**Input data:**
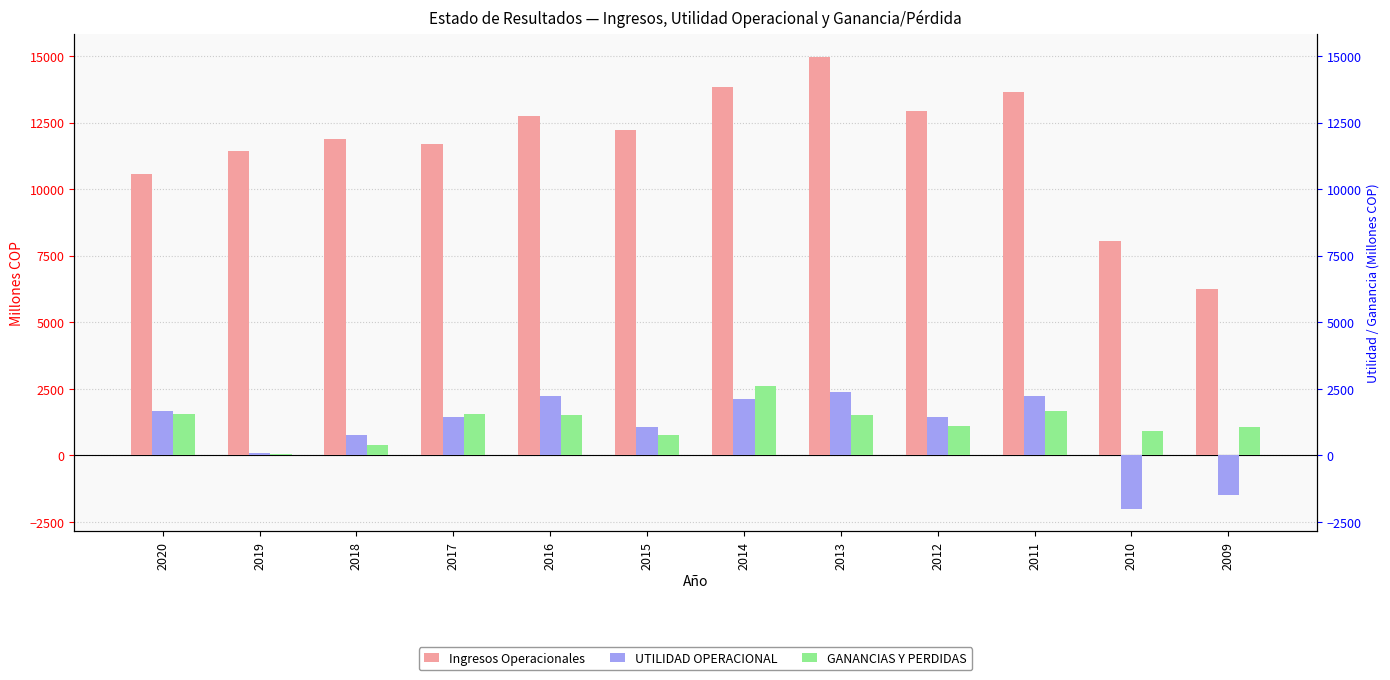

At which label does GANANCIAS Y PERDIDAS first exceed 1498?

2020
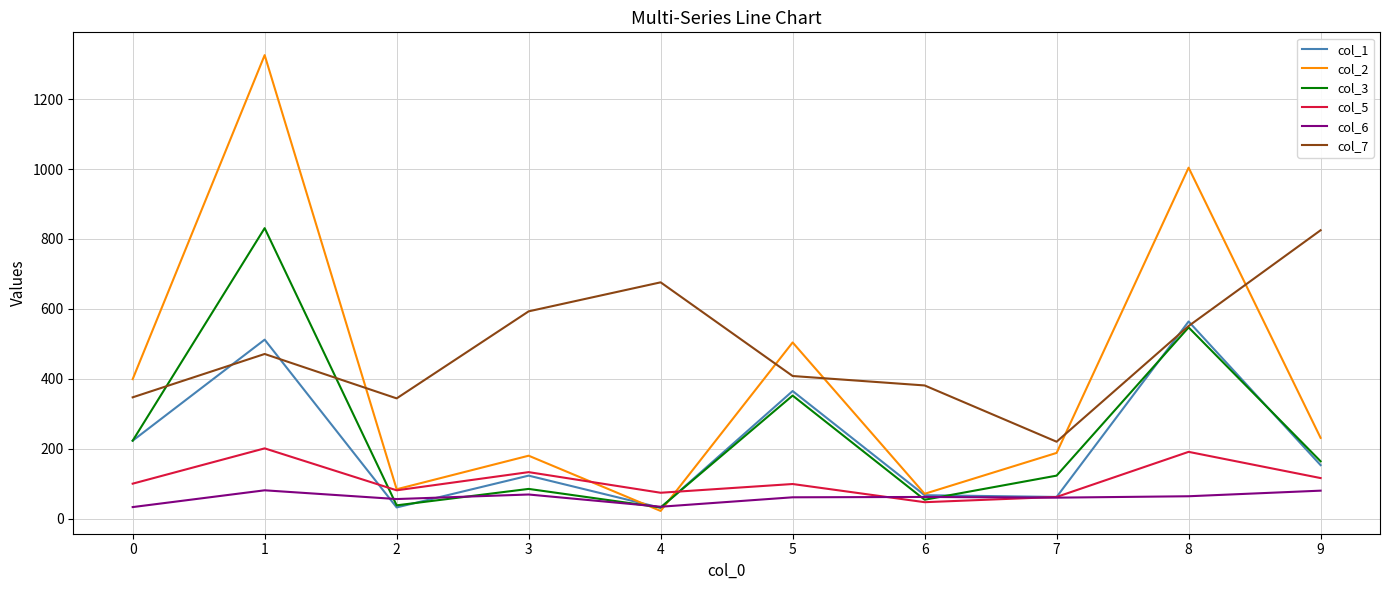

Which series has the widest spread of values?

col_2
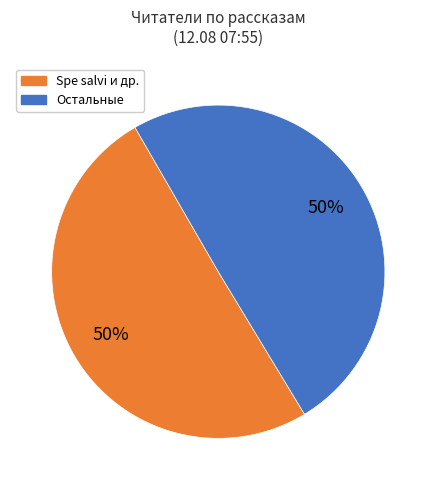

To the nearest percent, what is the average slice percentage?

50%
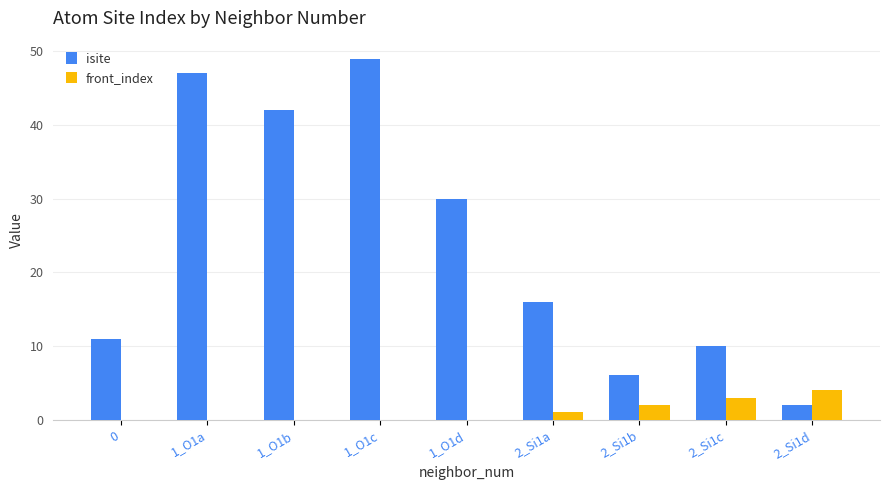

What is the total value across all series at 1_O1a?

47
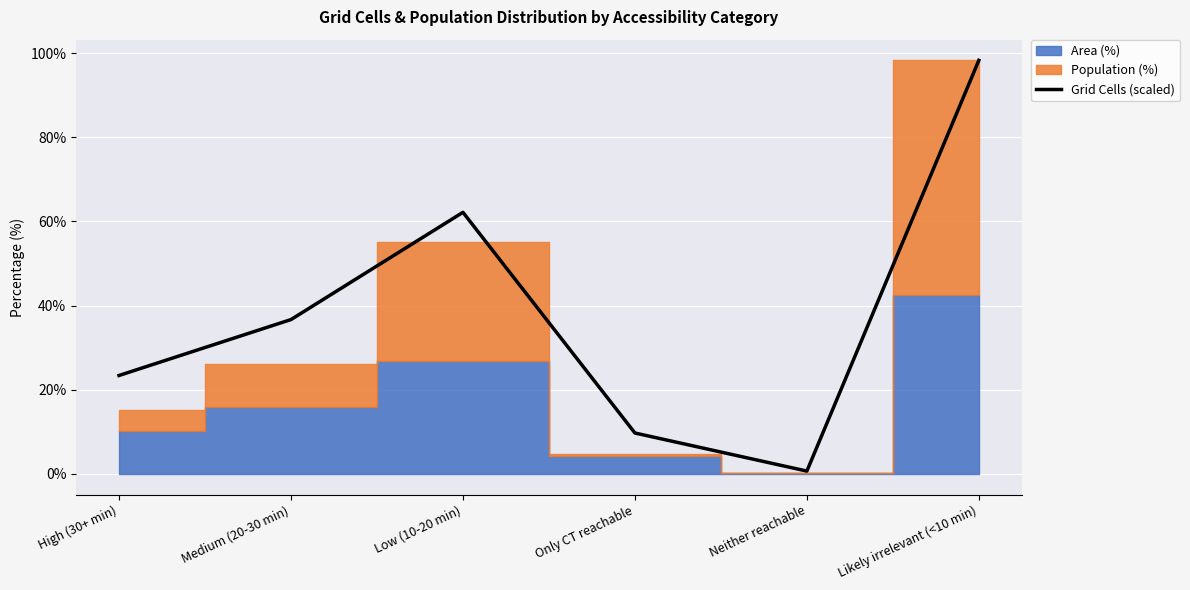

What is the change in value from High (30+ min) to Low (10-20 min)?

+38.8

**Exercise prompt:** Rewrite the text lines of the records above as one numbered list, skipping blank lines and leaving out the pictures.

**Response:**
1. At which label does GANANCIAS Y PERDIDAS first exceed 1498?
2. 2020
3. Which series has the widest spread of values?
4. col_2
5. To the nearest percent, what is the average slice percentage?
6. 50%
7. What is the total value across all series at 1_O1a?
8. 47
9. What is the change in value from High (30+ min) to Low (10-20 min)?
10. +38.8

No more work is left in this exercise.